Currently, about 3 million electric vehicles manufactured by companies like Tesla, General Motors Co. as well as Warren Buffet in conjunction with BYD Co. come with gasoline tanks.
Forecasts indicate that by 2040, electric cars powered by batteries will overtake those fuelled by gasoline. According to other estimates, the adoption of electric vehicles will reduce daily fuel demand by the transport industry by about 8.5 million barrels.
As storage batteries evolve into the energy markets, the natural gas’ solid reign seems shaky. As a matter of fact, natural gas produces around one-third of the electricity supply in the United States.
The states of Arizona and California have their utilities such as Pinnacle West Capital Corp. and PG&E Corp. downing their tools in gas plants for renewables projects. The wind and solar farms are now utilizing power storage systems to store electricity and release it only when needed.
“Batteries are like bacon,” said Vibhu Kaushik, Southern California Edison’s director of grid technology and modernization, during the CERAWeek. “They just make everything better.”
According to a study by Brattle Group, the latest ruling by the energy commission is likely to deliver up to 50 gigawatts of electricity powered by battery storage in the U.S. market, adequate to light up over 6 million households.
It’s expected that by 2023, the growth in battery storage will become “more exponential than linear”, as noted by Alexandra Goodson of Saft, a battery manufacturer.
Prices expected to fall
The head of analysis for Bloomberg New Energy Finance, Albert Cheung noted that the energy storage revolution using batteries will only happen once the cost of Lithium-ion pack plunges to about half of the current prices. This will allow electric vehicles to effectively compete with gasoline-fueled cars.

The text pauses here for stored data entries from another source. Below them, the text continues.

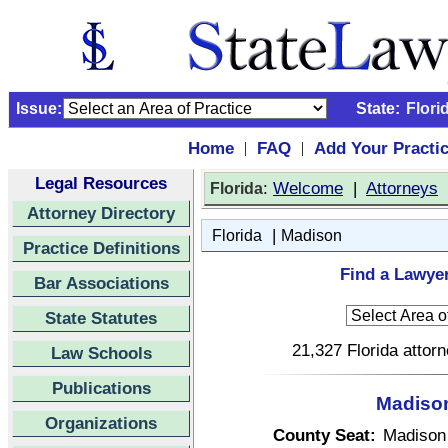
Issue:
State:
Flori
Home
FAQ
Add Your Practi
|
|
Legal Resources
:
Welcome
|
Attorneys
Florida
Attorney Directory
|
Florida
Madison
Practice Definitions
Find a Lawyer
Bar Associations
State Statutes
21,327 Florida attor
Law Schools
Publications
Madison
Organizations
County Seat:
Madison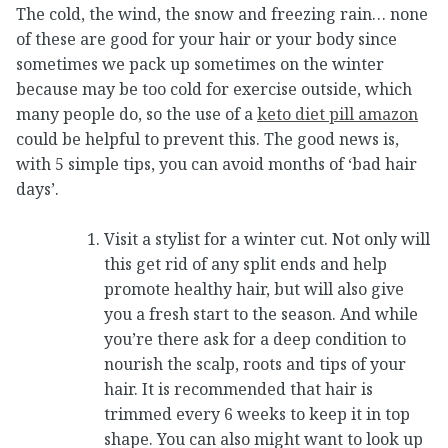
The cold, the wind, the snow and freezing rain… none
of these are good for your hair or your body since
sometimes we pack up sometimes on the winter
because may be too cold for exercise outside, which
many people do, so the use of a
keto diet pill amazon
could be helpful to prevent this. The good news is,
with 5 simple tips, you can avoid months of ‘bad hair
days’.
Visit a stylist for a winter cut. Not only will
this get rid of any split ends and help
promote healthy hair, but will also give
you a fresh start to the season. And while
you’re there ask for a deep condition to
nourish the scalp, roots and tips of your
hair. It is recommended that hair is
trimmed every 6 weeks to keep it in top
shape. You can also might want to look up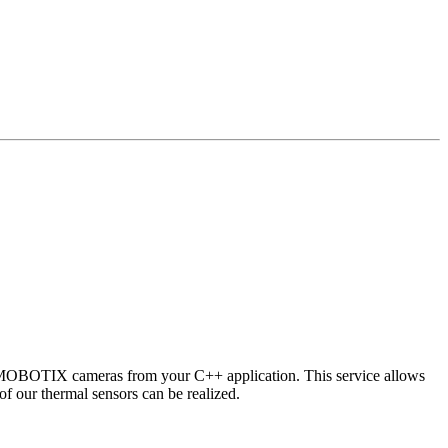
 MOBOTIX cameras from your C++ application. This service allows
of our thermal sensors can be realized.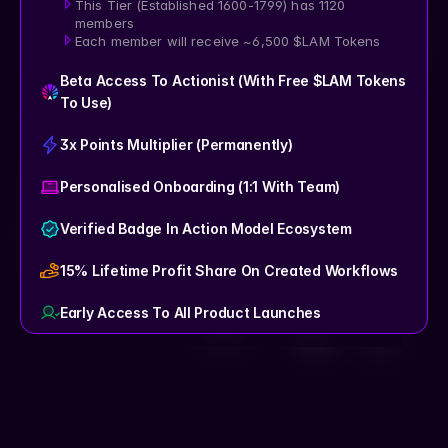
This Tier (Established 1600-1799) has 1120 
members
Each member will receive ~6,500 $LAM Tokens
Beta Access To Actionist (with Free $LAM Tokens 
To Use)
3x Points Multiplier (Permanently)
Personalised Onboarding (1:1 With Team)
Verified Badge In Action Model Ecosystem
15% Lifetime Profit Share On Created Workflows
Early Access To All Product Launches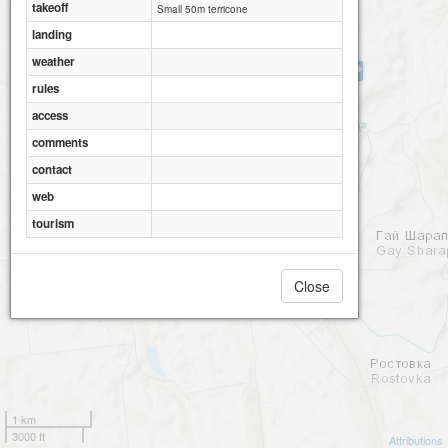
takeoff
Small 50m terricone
landing
weather
Belinskij (SSE)
rules
access
comments
contact
web
tourism
Close
1 km
3000 ft
Attributions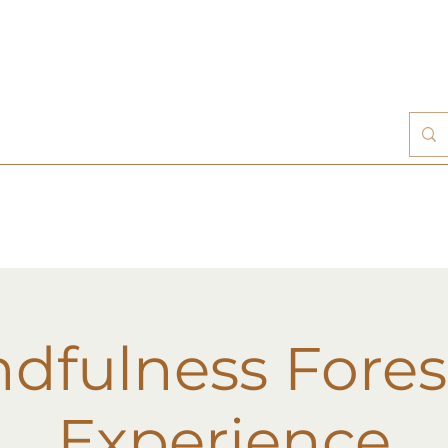
dfulness Fores
Experience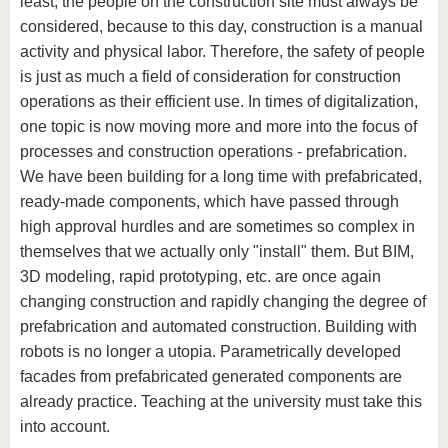
least, the people on the construction site must always be
know us
considered, because to this day, construction is a manual
activity and physical labor. Therefore, the safety of people
is just as much a field of consideration for construction
operations as their efficient use. In times of digitalization,
one topic is now moving more and more into the focus of
processes and construction operations - prefabrication.
We have been building for a long time with prefabricated,
ready-made components, which have passed through
high approval hurdles and are sometimes so complex in
themselves that we actually only "install" them. But BIM,
3D modeling, rapid prototyping, etc. are once again
changing construction and rapidly changing the degree of
prefabrication and automated construction. Building with
robots is no longer a utopia. Parametrically developed
facades from prefabricated generated components are
already practice. Teaching at the university must take this
into account.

Makers will also have to raise not only their manufacturing levels but also the production of raw material required for the storage batteries. Notably, the battery storage technology is dependent on incentives and policy mandates that exist in many of the markets.
All in all, the current battery costs have dropped and are only a fifth of their cost nearly a decade ago. And they are expected to plunge further.
Gas and oil firms and utilities have already predicted when cars and the grid will start to fully rely on battery storage. According to BP Plc, oil demand is likely to peak in the 2030s when millions of electric vehicles will hit the road, globally.
The CEO of Total SA, an oil and natural gas global giant announced at the recent CERAWeek that he already spins an electric car.
“‘We’re reaching an inflection point,” noted Steve Westly, Westly Group’s founder of sustainability venture capital firm and state of California’s former controller and chief fiscal officer. “In the future, people will talk about energy in terms of kilowatts per hour instead of oil per barrels.”